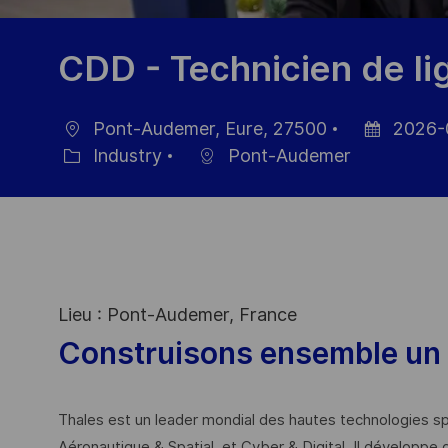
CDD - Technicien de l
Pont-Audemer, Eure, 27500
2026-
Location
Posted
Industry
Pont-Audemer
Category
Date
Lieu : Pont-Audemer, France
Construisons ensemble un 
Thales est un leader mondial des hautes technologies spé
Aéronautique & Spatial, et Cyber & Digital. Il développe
---
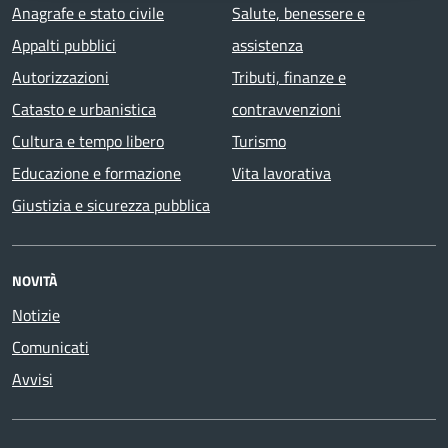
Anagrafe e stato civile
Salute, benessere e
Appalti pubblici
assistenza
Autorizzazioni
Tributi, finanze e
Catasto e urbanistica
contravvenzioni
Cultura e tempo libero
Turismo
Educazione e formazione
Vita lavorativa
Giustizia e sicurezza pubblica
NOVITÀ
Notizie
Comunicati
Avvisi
--
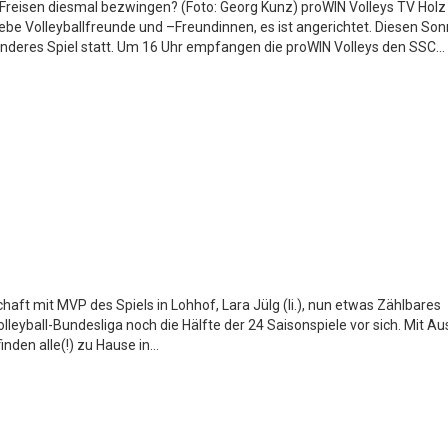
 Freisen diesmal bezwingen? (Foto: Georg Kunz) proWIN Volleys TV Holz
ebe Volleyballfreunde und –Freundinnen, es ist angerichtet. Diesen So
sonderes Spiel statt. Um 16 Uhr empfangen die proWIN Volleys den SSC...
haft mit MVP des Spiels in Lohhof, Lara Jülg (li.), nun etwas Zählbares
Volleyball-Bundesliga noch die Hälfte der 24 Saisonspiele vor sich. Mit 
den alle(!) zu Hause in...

**What to work on**.
Reproduce, character for character, only the lines of the preceding data that start at the line with "CDD - Technicien de l" and end at the line with "Aéronautique & Spatial, et", both included.

**Reply to the exercise**.
CDD - Technicien de l
Pont-Audemer, Eure, 27500
2026-
Location
Posted
Industry
Pont-Audemer
Category
Date
Lieu : Pont-Audemer, France
Construisons ensemble un 
Thales est un leader mondial des hautes technologies spé
Aéronautique & Spatial, et Cyber & Digital. Il développe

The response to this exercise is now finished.